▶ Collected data
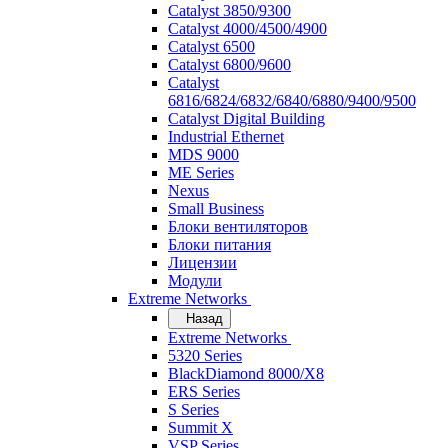
Catalyst 3850/9300
Catalyst 4000/4500/4900
Catalyst 6500
Catalyst 6800/9600
Catalyst
6816/6824/6832/6840/6880/9400/9500
Catalyst Digital Building
Industrial Ethernet
MDS 9000
ME Series
Nexus
Small Business
Блоки вентиляторов
Блоки питания
Лицензии
Модули
Extreme Networks
Назад
Extreme Networks
5320 Series
BlackDiamond 8000/X8
ERS Series
S Series
Summit X
VSP Series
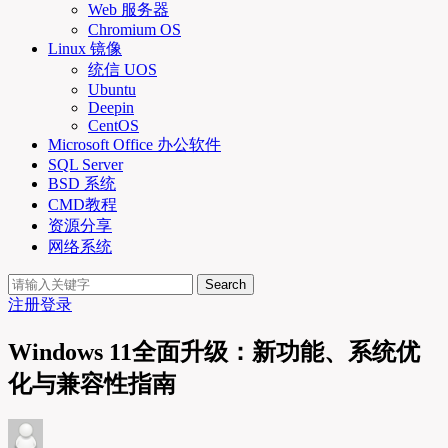
Web 服务器
Chromium OS
Linux 镜像
统信 UOS
Ubuntu
Deepin
CentOS
Microsoft Office 办公软件
SQL Server
BSD 系统
CMD教程
资源分享
网络系统
Search
注册
登录
Windows 11全面升级：新功能、系统优
化与兼容性指南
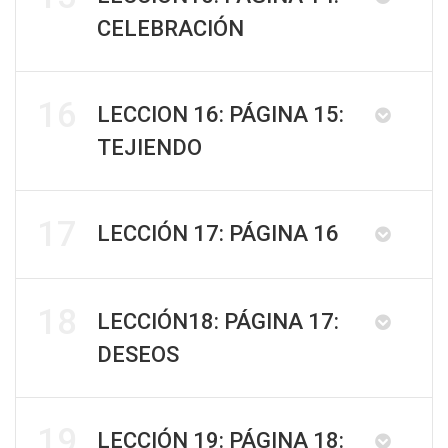
CELEBRACIÓN
16
LECCION 16: PÁGINA 15:
TEJIENDO
17
LECCIÓN 17: PÁGINA 16
18
LECCIÓN18: PÁGINA 17:
DESEOS
19
LECCIÓN 19: PÁGINA 18:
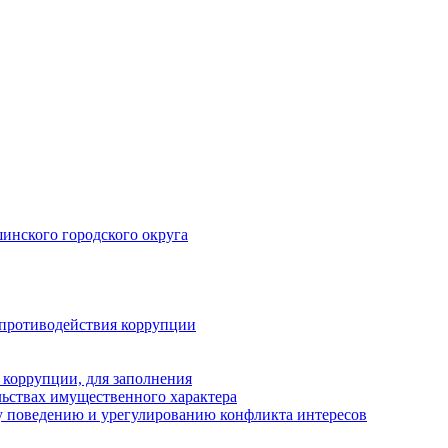
инского городского округа
 противодействия коррупции
 коррупции, для заполнения
ельствах имущественного характера
 поведению и урегулированию конфликта интересов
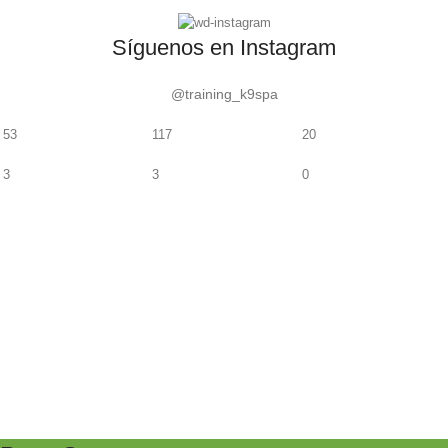
Síguenos en Instagram
@training_k9spa
53
117
20
3
3
0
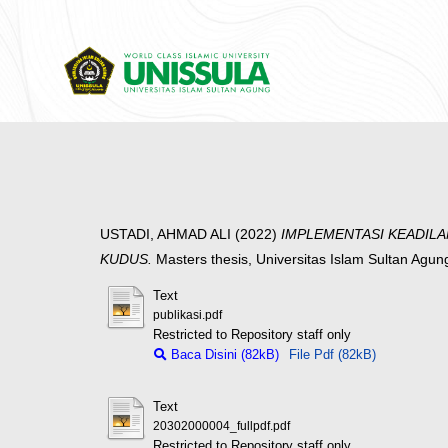
USTADI, AHMAD ALI
(2022)
IMPLEMENTASI KEADILA
KUDUS.
Masters thesis, Universitas Islam Sultan Agu
Text
publikasi.pdf
Restricted to Repository staff only
Baca Disini (82kB)
File Pdf (82kB)
Text
20302000004_fullpdf.pdf
Restricted to Repository staff only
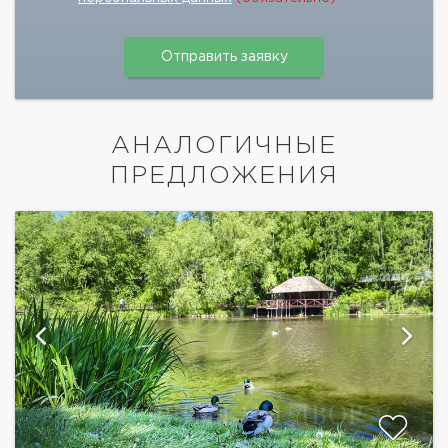
АНАЛОГИЧНЫЕ
ПРЕДЛОЖЕНИЯ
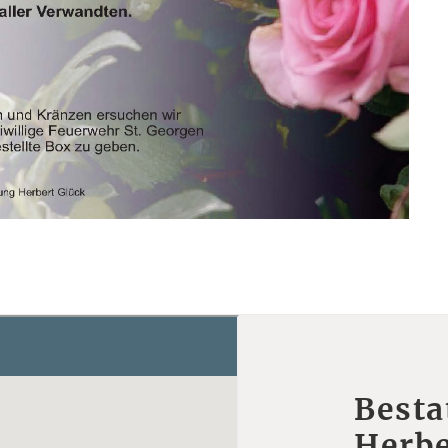
Besta
Herbe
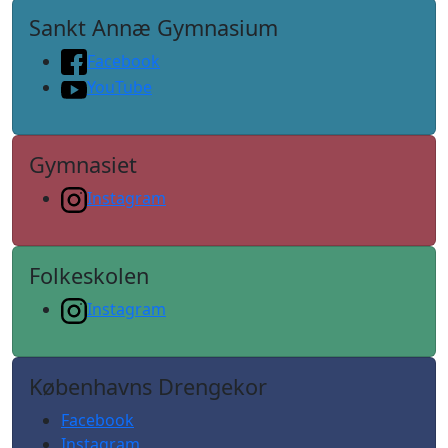
Sankt Annæ Gymnasium
Facebook
YouTube
Gymnasiet
Instagram
Folkeskolen
Instagram
Københavns Drengekor
Facebook
Instagram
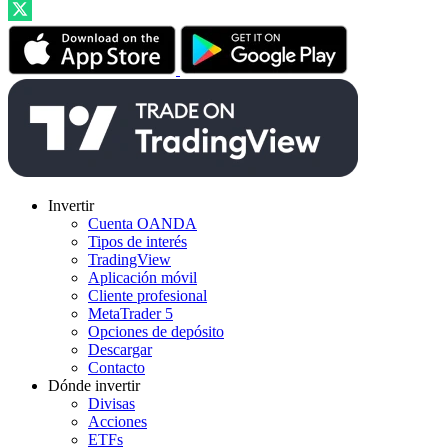
Invertir
Cuenta OANDA
Tipos de interés
TradingView
Aplicación móvil
Cliente profesional
MetaTrader 5
Opciones de depósito
Descargar
Contacto
Dónde invertir
Divisas
Acciones
ETFs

▶ Exercise details
Repeat exactly the lines of the records from the one containing "Opciones de depósito" to the last, and include no line outside that stretch.

▶ Solution to the problem
Opciones de depósito
Descargar
Contacto
Dónde invertir
Divisas
Acciones
ETFs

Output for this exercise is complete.